_TEXTO DE ORIGEN_.
De esta realidad de mi cuerpo, creo que he aprendido la humildad de aceptar mis limitaciones y de que las cosas no siempre van a ser como yo quiero que sean por más que haga mi parte, por más que “lo sueñe y lo cree en mi mente” como dicen algunas tendencias actuales de pensamiento. Me ha enseñado a vivir dentro de mis posibilidades, de manera más sencilla, sin gastos superfluos, porque nunca sé en qué momento voy a tener que cancelar trabajo y por ende, ganar menos. 

Fe y confianza


Cuando me siento muy mal y  las sensaciones de mi cuerpo me hacen creer que nunca más voy a estar bien, lo único que me permite salir de ese lugar oscuro es  dar un salto de fe. Fe de que a pesar del malestar, los contratiempos, las pérdidas de tiempo  y de dinero, de las alteraciones en los planes, etc. todo va a estar bien.

 Fe en que se pueden lograr buenos resultados, a pesar de la falta de uniformidad en los esfuerzos. Fe de que una vida es buena y valiosa, aunque los planes seguido se vayan volando por la ventana. La circunstancia de mi enfermedad es una invitación, o tal vez un ultimatum, a dejar de ser el piloto  de mi vida. Más bien es ceder la ilusión de control. Es tener fe  de que no estoy desamparada, de que, aunque no siempre lo sienta, la gracia que me sustenta en todo momento, que nos sustenta a todos, no me deja sola y me va seguir cargando durante los ratos difi ciles y después de ellos. Por eso puedo relajarme, soltar el apego que son la preocupación y la angustia; aceptar que en un día malo, se vale descansar, se vale dormir y se vale no pensar en nada.

Invitación a replegarse en uno mismo


Hace tiempo leí en un artículo sobre Dinamarca que uno de los motivos por los que ese país tiene uno de los mejores niveles educativos del mundo es que el clima, por ser inclemente la mayor parte del año, obliga a la gente a pasar mucho tiempo en casa, leyendo y/o estudiando. Yo veo en los días malos, una invitación similar. Cuando el cuerpo casi no tiene energía para moverse, cuando incluso leer o checar las redes sociales resulta ser un esfuerzo, no queda más que replegarse en uno mismo y sumergirse en las profundidades del ser.  Desde este punto de vista, por más desagradable que sea, el malestar físico de hecho nos allana el camino, elimina distracciones y facilita un contacto con la gracia.

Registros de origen

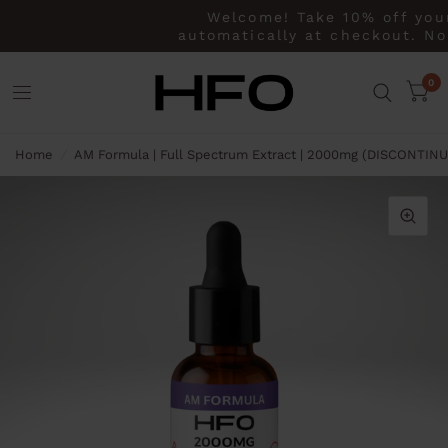
Welcome! Take 10% off your 
automatically at checkout. No 
0
Home
/
AM Formula | Full Spectrum Extract | 2000mg (DISCONTIN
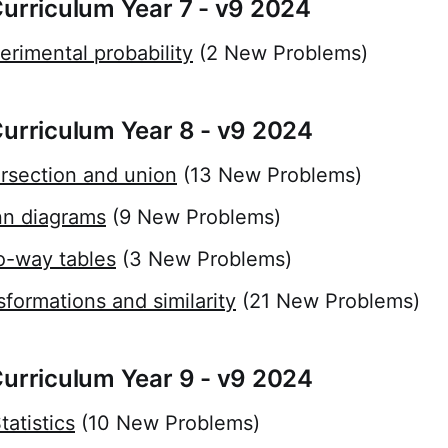
Curriculum Year 7 - v9 2024
erimental probability
(2 New Problems)
Curriculum Year 8 - v9 2024
ersection and union
(13 New Problems)
nn diagrams
(9 New Problems)
o-way tables
(3 New Problems)
sformations and similarity
(21 New Problems)
Curriculum Year 9 - v9 2024
atistics
(10 New Problems)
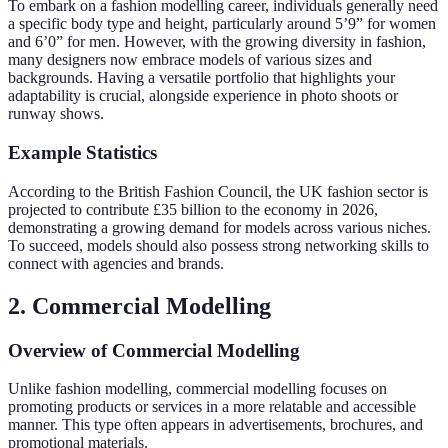
To embark on a fashion modelling career, individuals generally need
a specific body type and height, particularly around 5’9” for women
and 6’0” for men. However, with the growing diversity in fashion,
many designers now embrace models of various sizes and
backgrounds. Having a versatile portfolio that highlights your
adaptability is crucial, alongside experience in photo shoots or
runway shows.
Example Statistics
According to the British Fashion Council, the UK fashion sector is
projected to contribute £35 billion to the economy in 2026,
demonstrating a growing demand for models across various niches.
To succeed, models should also possess strong networking skills to
connect with agencies and brands.
2. Commercial Modelling
Overview of Commercial Modelling
Unlike fashion modelling, commercial modelling focuses on
promoting products or services in a more relatable and accessible
manner. This type often appears in advertisements, brochures, and
promotional materials.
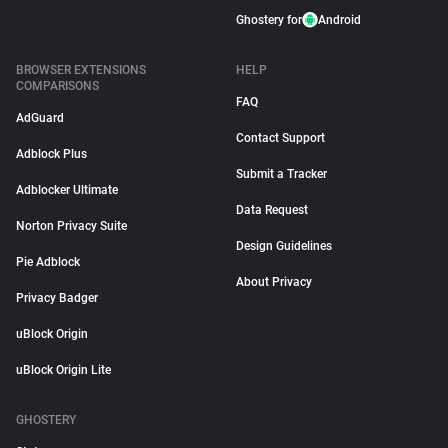
Ghostery for
Android
BROWSER EXTENSIONS
HELP
COMPARISONS
FAQ
AdGuard
Contact Support
Adblock Plus
Submit a Tracker
Adblocker Ultimate
Data Request
Norton Privacy Suite
Design Guidelines
Pie Adblock
About Privacy
Privacy Badger
uBlock Origin
uBlock Origin Lite
GHOSTERY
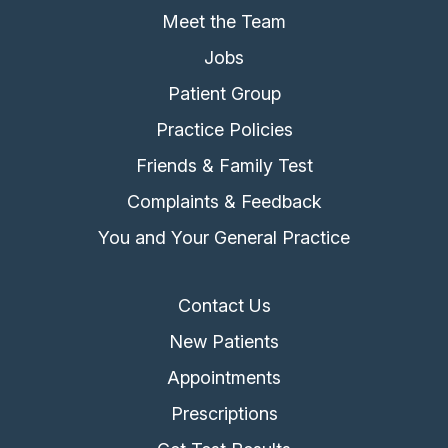
Meet the Team
Jobs
Patient Group
Practice Policies
Friends & Family Test
Complaints & Feedback
You and Your General Practice
Contact Us
New Patients
Appointments
Prescriptions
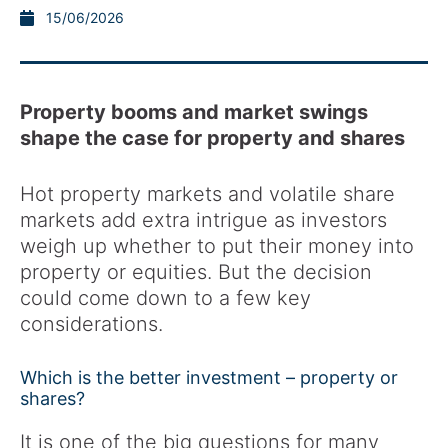
15/06/2026
Property booms and market swings
shape the case for property and shares
Hot property markets and volatile share
markets add extra intrigue as investors
weigh up whether to put their money into
property or equities. But the decision
could come down to a few key
considerations.
Which is the better investment – property or
shares?
It is one of the big questions for many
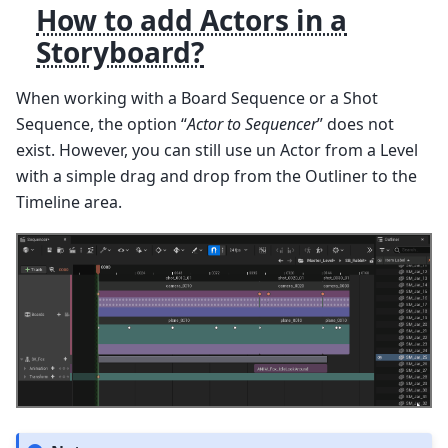
How to add Actors in a
Storyboard?
When working with a Board Sequence or a Shot
Sequence, the option “
Actor to Sequencer
” does not
exist. However, you can still use un Actor from a Level
with a simple drag and drop from the Outliner to the
Timeline area.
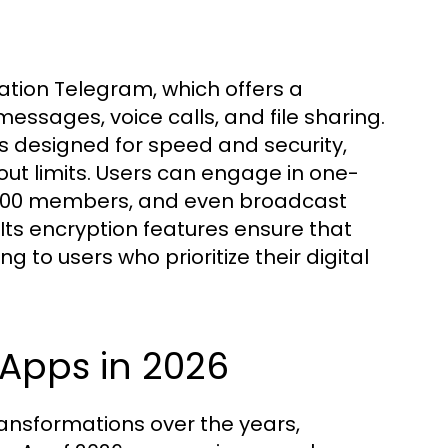
ion Telegram, which offers a
essages, voice calls, and file sharing.
s designed for speed and security,
ut limits. Users can engage in one-
0,000 members, and even broadcast
ts encryption features ensure that
 to users who prioritize their digital
 Apps in 2026
ransformations over the years,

_LISTA DE TAREAS_.
1. Explica en una a tres oraciones por qué, según el texto, la realidad del cuerpo enseñó a vivir de manera más sencilla y sin gastos superfluos.
2. Según el artículo que se menciona en el texto, ¿qué hace el clima de Dinamarca con la gente?
3. Reproduce el fragmento del texto que comienza con "Cuando me siento" y continúa hasta "a estar bien.".

_RESPUESTAS DEL EJERCICIO_.
1. Porque nunca se sabe en qué momento habrá que cancelar trabajo y, por ende, ganar menos.

2. Por ser inclemente la mayor parte del año, obliga a la gente a pasar mucho tiempo en casa, leyendo y/o estudiando.

3.
Cuando me siento muy mal y  las sensaciones de mi cuerpo me hacen creer que nunca más voy a estar bien, lo único que me permite salir de ese lugar oscuro es  dar un salto de fe. Fe de que a pesar del malestar, los contratiempos, las pérdidas de tiempo  y de dinero, de las alteraciones en los planes, etc. todo va a estar bien.